Word for word, restate the lines of the material below from its first line through the one containing "handbag: present [401,342,488,422]". Omit the rest.
------------------------------------
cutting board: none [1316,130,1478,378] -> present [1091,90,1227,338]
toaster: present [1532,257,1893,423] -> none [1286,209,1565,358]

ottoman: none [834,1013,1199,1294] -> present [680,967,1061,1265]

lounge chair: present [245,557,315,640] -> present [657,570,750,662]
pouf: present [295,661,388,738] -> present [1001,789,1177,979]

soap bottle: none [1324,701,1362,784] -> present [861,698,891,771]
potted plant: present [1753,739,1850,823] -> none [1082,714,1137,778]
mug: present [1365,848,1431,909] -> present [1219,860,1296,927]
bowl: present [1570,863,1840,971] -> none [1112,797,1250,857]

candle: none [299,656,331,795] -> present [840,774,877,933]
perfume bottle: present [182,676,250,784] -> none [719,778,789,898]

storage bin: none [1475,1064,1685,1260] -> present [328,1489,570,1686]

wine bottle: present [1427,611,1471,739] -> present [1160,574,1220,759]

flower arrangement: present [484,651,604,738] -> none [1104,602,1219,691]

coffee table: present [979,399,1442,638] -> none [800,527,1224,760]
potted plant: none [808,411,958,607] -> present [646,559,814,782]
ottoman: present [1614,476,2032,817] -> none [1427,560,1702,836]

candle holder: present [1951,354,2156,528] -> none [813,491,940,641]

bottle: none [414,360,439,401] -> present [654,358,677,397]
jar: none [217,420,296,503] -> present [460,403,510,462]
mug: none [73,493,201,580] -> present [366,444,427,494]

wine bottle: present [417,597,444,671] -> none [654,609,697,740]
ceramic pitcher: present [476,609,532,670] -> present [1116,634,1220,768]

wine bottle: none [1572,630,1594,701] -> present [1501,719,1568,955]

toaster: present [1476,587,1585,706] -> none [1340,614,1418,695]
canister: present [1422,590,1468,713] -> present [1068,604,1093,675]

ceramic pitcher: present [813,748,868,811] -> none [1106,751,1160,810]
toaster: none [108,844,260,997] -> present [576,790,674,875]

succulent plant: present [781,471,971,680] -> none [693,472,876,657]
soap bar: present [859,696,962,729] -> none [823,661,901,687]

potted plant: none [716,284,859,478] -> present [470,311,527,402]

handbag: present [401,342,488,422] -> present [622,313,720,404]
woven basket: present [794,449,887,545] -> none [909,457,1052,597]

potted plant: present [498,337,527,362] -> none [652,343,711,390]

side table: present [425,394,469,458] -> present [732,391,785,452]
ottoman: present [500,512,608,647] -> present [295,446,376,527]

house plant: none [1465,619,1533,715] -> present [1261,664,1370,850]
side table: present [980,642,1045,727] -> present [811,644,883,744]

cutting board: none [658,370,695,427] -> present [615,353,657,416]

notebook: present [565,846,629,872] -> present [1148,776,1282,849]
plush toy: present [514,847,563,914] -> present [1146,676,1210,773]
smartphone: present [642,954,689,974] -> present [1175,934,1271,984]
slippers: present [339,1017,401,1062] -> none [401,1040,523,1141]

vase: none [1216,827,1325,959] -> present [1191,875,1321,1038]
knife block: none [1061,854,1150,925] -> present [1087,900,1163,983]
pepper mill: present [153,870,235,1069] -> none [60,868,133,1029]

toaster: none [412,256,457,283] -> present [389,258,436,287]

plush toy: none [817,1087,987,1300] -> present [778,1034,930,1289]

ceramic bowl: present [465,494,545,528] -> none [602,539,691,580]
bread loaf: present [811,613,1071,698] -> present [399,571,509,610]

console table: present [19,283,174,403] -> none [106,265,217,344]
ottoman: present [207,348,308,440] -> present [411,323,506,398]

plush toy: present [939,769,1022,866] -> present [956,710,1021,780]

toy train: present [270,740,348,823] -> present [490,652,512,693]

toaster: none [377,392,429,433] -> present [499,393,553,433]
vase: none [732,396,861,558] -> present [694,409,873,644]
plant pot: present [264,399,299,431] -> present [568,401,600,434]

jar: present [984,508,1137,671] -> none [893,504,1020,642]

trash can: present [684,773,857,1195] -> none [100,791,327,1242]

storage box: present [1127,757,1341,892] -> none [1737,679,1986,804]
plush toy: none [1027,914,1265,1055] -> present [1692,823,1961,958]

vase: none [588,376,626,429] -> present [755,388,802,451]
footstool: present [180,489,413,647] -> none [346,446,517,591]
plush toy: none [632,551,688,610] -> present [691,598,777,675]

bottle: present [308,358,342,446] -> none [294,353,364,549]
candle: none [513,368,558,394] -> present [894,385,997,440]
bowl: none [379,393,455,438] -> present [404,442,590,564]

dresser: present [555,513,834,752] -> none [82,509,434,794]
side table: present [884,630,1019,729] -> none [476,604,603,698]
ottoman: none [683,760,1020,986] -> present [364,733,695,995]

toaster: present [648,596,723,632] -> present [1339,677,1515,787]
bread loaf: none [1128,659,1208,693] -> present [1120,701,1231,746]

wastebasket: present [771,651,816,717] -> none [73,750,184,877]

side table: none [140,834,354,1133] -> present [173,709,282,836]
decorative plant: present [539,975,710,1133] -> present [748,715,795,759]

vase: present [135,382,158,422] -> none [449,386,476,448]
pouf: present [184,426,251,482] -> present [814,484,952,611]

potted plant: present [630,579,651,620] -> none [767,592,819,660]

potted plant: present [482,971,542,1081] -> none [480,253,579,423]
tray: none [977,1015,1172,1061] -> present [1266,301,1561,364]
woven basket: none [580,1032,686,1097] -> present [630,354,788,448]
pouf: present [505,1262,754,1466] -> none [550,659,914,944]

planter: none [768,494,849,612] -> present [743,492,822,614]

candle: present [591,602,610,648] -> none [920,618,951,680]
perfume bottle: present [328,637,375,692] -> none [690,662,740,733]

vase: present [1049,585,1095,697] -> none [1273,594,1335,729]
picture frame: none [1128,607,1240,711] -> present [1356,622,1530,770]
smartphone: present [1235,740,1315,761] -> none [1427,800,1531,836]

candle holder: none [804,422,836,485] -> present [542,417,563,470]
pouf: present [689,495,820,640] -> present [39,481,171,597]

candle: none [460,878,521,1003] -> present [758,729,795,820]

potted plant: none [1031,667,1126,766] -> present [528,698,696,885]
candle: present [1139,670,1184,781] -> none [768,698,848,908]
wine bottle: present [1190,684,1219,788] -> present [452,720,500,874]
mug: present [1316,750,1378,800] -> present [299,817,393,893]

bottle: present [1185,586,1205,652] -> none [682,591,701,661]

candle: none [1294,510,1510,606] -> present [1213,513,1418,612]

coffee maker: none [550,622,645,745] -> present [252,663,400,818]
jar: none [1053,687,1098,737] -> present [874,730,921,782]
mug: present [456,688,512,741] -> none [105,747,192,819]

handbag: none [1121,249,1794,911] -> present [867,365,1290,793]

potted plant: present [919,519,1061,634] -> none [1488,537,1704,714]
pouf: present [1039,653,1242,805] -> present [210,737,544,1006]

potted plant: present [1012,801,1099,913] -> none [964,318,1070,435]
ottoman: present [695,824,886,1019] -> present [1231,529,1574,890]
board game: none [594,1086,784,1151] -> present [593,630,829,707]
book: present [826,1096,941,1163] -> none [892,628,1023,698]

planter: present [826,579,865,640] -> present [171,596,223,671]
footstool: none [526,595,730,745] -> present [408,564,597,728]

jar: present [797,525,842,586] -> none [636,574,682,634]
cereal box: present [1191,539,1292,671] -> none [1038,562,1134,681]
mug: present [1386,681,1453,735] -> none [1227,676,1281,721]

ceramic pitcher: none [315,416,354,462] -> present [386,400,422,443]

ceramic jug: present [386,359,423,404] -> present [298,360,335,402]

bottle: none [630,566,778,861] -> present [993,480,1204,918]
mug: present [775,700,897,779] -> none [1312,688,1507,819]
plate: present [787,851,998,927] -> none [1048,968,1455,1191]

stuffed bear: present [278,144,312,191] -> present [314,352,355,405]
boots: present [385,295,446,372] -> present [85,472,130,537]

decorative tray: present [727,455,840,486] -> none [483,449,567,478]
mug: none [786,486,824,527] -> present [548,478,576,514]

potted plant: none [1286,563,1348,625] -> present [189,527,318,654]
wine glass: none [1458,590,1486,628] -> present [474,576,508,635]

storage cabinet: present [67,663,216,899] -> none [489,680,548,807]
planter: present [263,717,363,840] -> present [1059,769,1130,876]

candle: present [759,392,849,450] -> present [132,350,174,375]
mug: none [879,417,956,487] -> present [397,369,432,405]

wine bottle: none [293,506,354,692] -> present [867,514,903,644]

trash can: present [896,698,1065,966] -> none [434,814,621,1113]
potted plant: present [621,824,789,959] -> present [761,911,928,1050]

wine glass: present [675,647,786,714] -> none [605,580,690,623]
------------------------------------
SOLUTION FOR THIS EXERCISE:
cutting board: none [1316,130,1478,378] -> present [1091,90,1227,338]
toaster: present [1532,257,1893,423] -> none [1286,209,1565,358]

ottoman: none [834,1013,1199,1294] -> present [680,967,1061,1265]

lounge chair: present [245,557,315,640] -> present [657,570,750,662]
pouf: present [295,661,388,738] -> present [1001,789,1177,979]

soap bottle: none [1324,701,1362,784] -> present [861,698,891,771]
potted plant: present [1753,739,1850,823] -> none [1082,714,1137,778]
mug: present [1365,848,1431,909] -> present [1219,860,1296,927]
bowl: present [1570,863,1840,971] -> none [1112,797,1250,857]

candle: none [299,656,331,795] -> present [840,774,877,933]
perfume bottle: present [182,676,250,784] -> none [719,778,789,898]

storage bin: none [1475,1064,1685,1260] -> present [328,1489,570,1686]

wine bottle: present [1427,611,1471,739] -> present [1160,574,1220,759]

flower arrangement: present [484,651,604,738] -> none [1104,602,1219,691]

coffee table: present [979,399,1442,638] -> none [800,527,1224,760]
potted plant: none [808,411,958,607] -> present [646,559,814,782]
ottoman: present [1614,476,2032,817] -> none [1427,560,1702,836]

candle holder: present [1951,354,2156,528] -> none [813,491,940,641]

bottle: none [414,360,439,401] -> present [654,358,677,397]
jar: none [217,420,296,503] -> present [460,403,510,462]
mug: none [73,493,201,580] -> present [366,444,427,494]

wine bottle: present [417,597,444,671] -> none [654,609,697,740]
ceramic pitcher: present [476,609,532,670] -> present [1116,634,1220,768]

wine bottle: none [1572,630,1594,701] -> present [1501,719,1568,955]

toaster: present [1476,587,1585,706] -> none [1340,614,1418,695]
canister: present [1422,590,1468,713] -> present [1068,604,1093,675]

ceramic pitcher: present [813,748,868,811] -> none [1106,751,1160,810]
toaster: none [108,844,260,997] -> present [576,790,674,875]

succulent plant: present [781,471,971,680] -> none [693,472,876,657]
soap bar: present [859,696,962,729] -> none [823,661,901,687]

potted plant: none [716,284,859,478] -> present [470,311,527,402]

handbag: present [401,342,488,422] -> present [622,313,720,404]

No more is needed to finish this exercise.